Requirement: Report only the number of lines below in which the string "ankle" appears.

────────────────

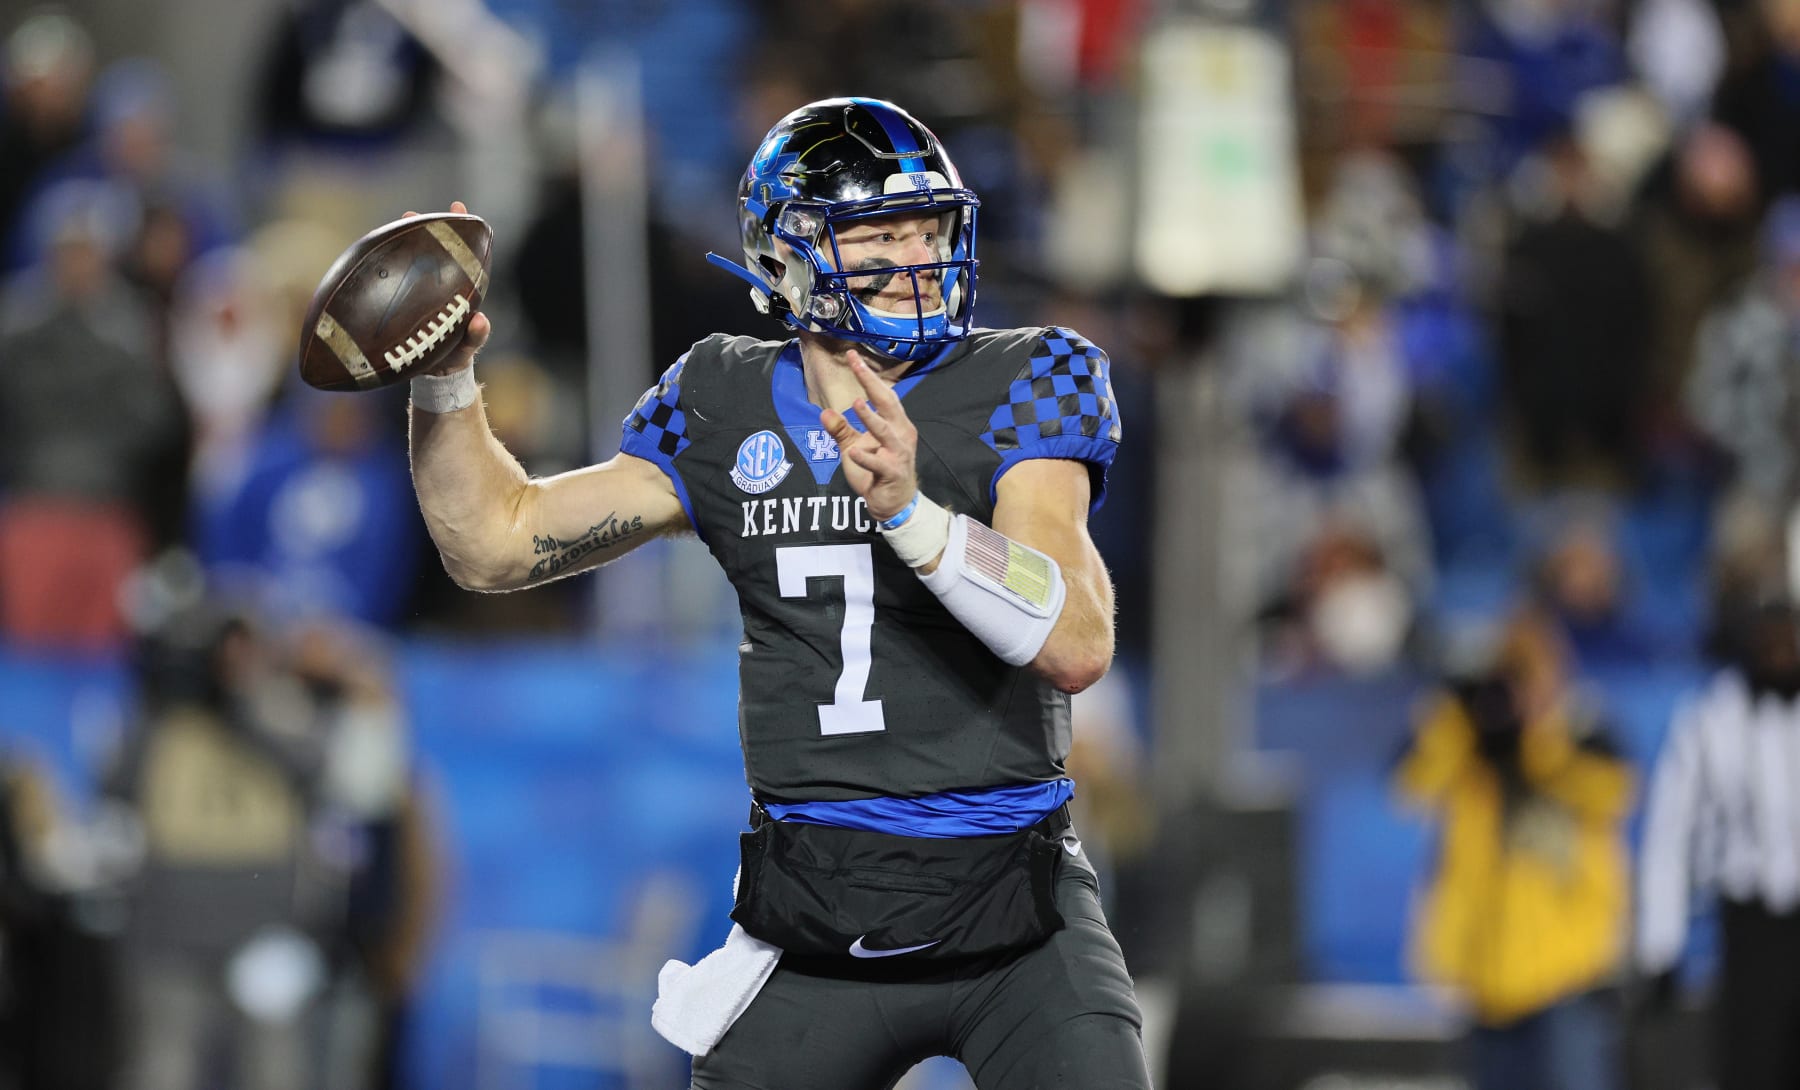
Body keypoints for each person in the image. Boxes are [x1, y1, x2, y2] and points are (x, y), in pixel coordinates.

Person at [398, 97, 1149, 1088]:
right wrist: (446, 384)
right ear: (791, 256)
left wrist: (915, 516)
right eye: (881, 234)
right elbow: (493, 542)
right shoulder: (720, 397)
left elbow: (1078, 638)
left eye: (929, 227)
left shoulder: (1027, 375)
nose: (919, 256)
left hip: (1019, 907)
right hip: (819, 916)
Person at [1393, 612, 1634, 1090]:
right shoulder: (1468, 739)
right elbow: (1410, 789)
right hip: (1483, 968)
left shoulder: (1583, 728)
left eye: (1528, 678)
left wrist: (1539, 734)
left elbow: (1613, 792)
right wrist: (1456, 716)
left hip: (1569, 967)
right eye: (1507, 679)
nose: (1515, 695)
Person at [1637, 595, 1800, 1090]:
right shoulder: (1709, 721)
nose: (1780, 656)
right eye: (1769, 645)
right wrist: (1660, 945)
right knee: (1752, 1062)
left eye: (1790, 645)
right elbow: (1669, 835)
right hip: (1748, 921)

────────────────

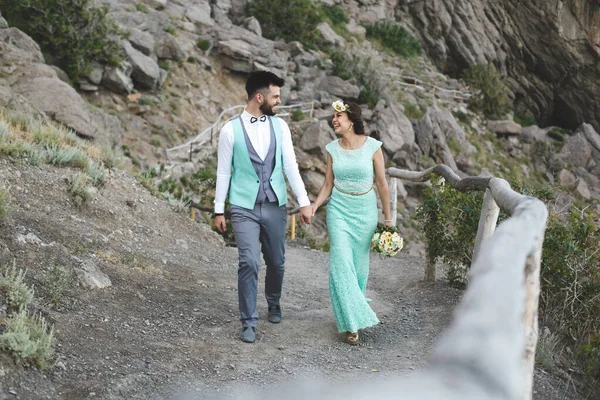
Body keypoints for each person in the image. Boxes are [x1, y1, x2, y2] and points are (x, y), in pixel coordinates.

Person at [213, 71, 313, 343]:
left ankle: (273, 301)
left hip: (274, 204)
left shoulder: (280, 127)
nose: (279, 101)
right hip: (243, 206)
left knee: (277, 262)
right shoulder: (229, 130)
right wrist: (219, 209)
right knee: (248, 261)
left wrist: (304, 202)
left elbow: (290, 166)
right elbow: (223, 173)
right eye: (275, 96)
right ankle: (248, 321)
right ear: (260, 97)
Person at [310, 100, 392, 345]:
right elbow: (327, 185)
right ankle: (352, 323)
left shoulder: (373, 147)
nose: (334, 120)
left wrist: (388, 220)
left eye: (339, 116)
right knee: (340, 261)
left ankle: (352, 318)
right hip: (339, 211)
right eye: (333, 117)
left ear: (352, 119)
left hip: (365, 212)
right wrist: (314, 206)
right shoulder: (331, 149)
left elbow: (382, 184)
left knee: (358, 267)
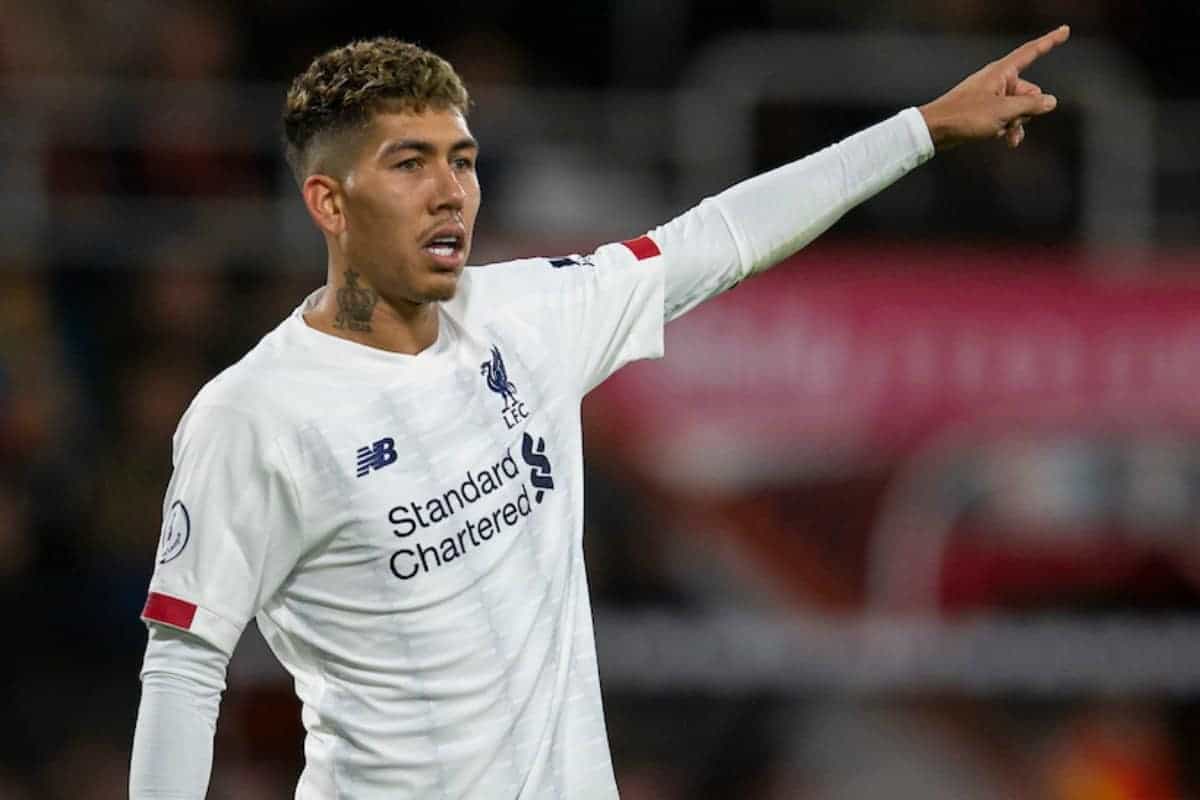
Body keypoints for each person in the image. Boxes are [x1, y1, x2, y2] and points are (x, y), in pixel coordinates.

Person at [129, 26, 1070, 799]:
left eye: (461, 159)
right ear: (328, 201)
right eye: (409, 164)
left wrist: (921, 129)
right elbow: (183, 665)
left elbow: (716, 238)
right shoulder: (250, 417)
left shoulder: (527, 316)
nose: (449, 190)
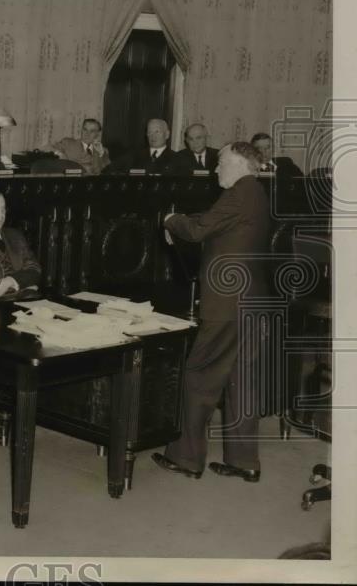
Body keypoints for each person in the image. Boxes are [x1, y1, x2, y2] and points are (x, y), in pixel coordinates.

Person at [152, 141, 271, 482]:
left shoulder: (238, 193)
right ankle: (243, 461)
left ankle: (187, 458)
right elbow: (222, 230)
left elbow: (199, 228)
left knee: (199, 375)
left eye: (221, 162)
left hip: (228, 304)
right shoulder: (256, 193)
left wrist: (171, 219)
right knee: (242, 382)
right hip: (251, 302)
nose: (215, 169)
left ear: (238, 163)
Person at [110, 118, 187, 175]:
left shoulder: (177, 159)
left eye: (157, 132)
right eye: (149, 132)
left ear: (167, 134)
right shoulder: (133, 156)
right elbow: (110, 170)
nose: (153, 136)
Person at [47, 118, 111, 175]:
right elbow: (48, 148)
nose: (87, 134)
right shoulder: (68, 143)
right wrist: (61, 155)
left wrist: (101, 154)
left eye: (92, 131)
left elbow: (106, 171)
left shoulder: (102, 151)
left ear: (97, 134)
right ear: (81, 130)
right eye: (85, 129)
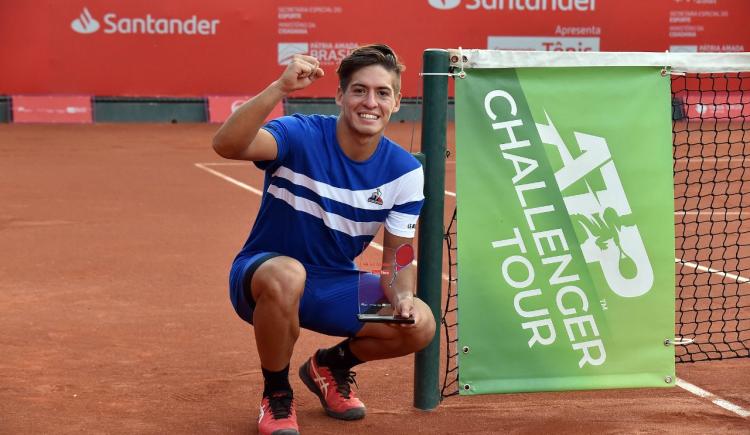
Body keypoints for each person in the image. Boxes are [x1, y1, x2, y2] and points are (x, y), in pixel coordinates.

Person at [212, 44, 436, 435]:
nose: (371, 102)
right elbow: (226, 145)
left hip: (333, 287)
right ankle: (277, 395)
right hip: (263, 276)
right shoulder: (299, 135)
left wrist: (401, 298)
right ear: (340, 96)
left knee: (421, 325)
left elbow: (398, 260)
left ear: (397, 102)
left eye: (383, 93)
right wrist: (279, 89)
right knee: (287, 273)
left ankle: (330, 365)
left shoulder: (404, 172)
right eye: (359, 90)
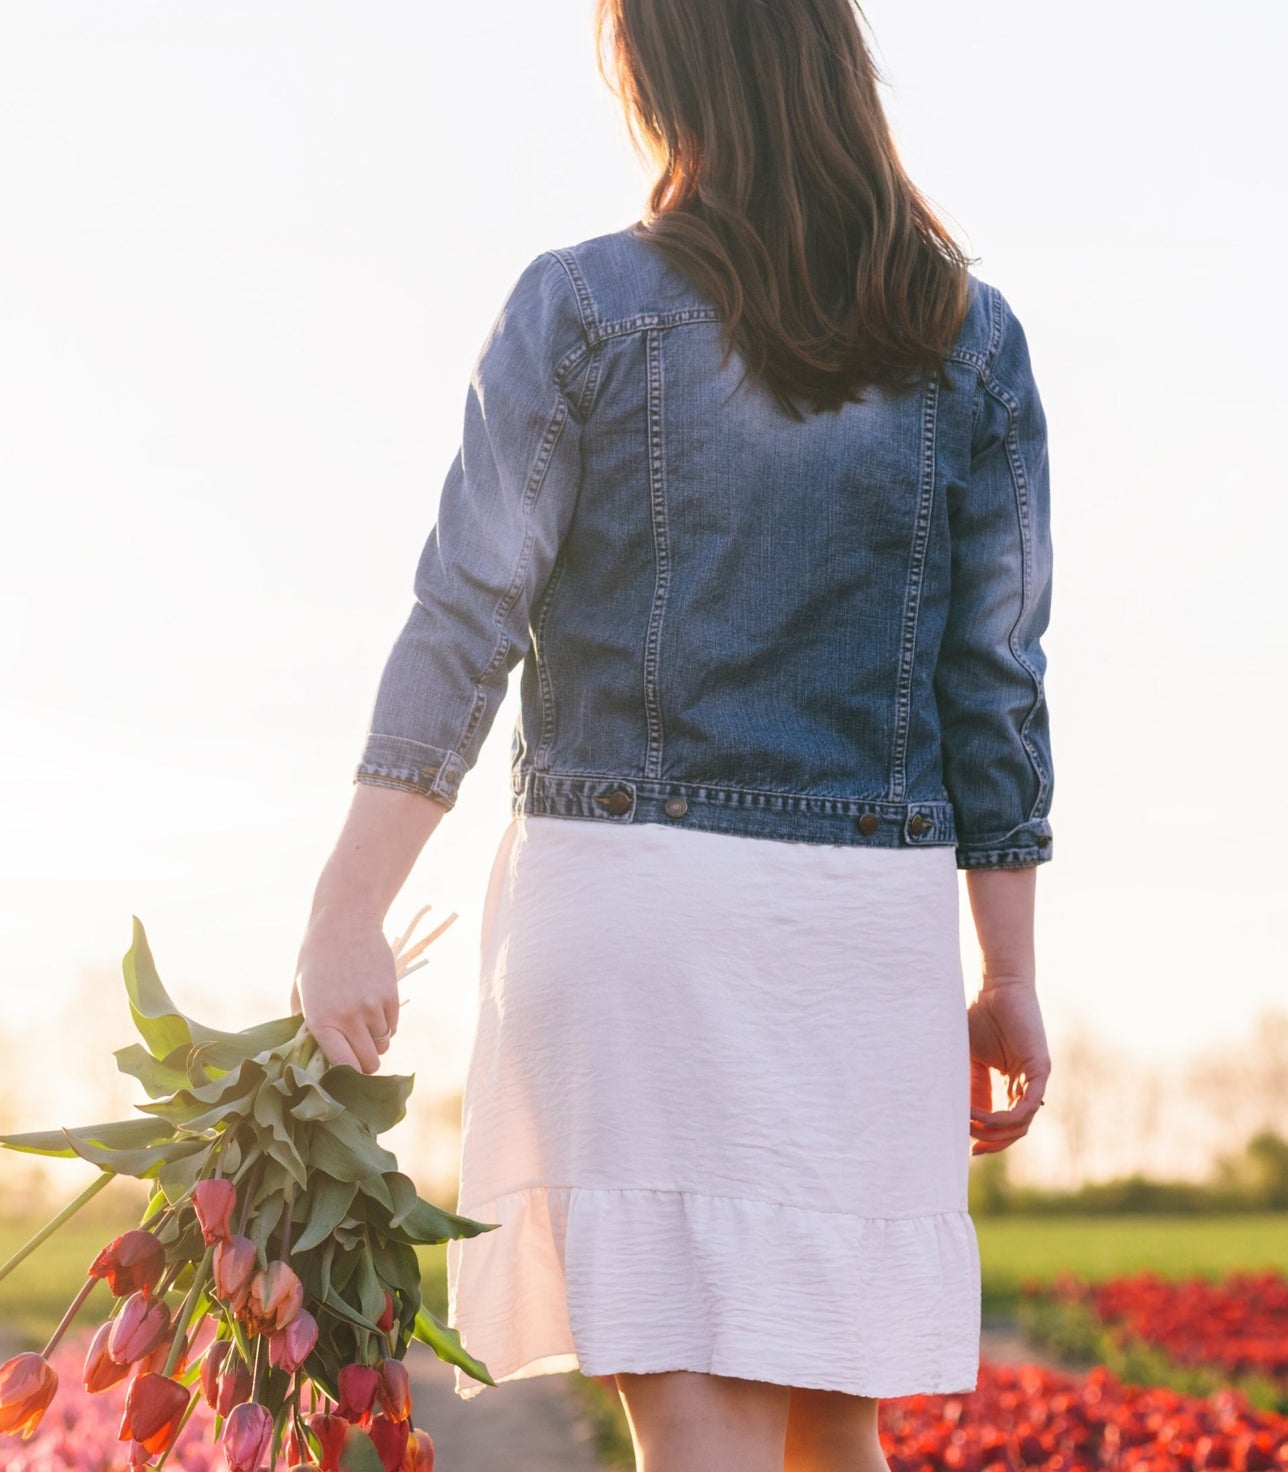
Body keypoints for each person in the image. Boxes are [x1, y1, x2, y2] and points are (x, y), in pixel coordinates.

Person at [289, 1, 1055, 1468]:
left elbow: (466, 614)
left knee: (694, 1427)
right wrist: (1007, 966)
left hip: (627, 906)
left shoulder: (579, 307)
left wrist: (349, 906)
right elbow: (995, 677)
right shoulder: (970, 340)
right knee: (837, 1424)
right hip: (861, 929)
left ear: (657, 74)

────────────────

Solution for this problem: 8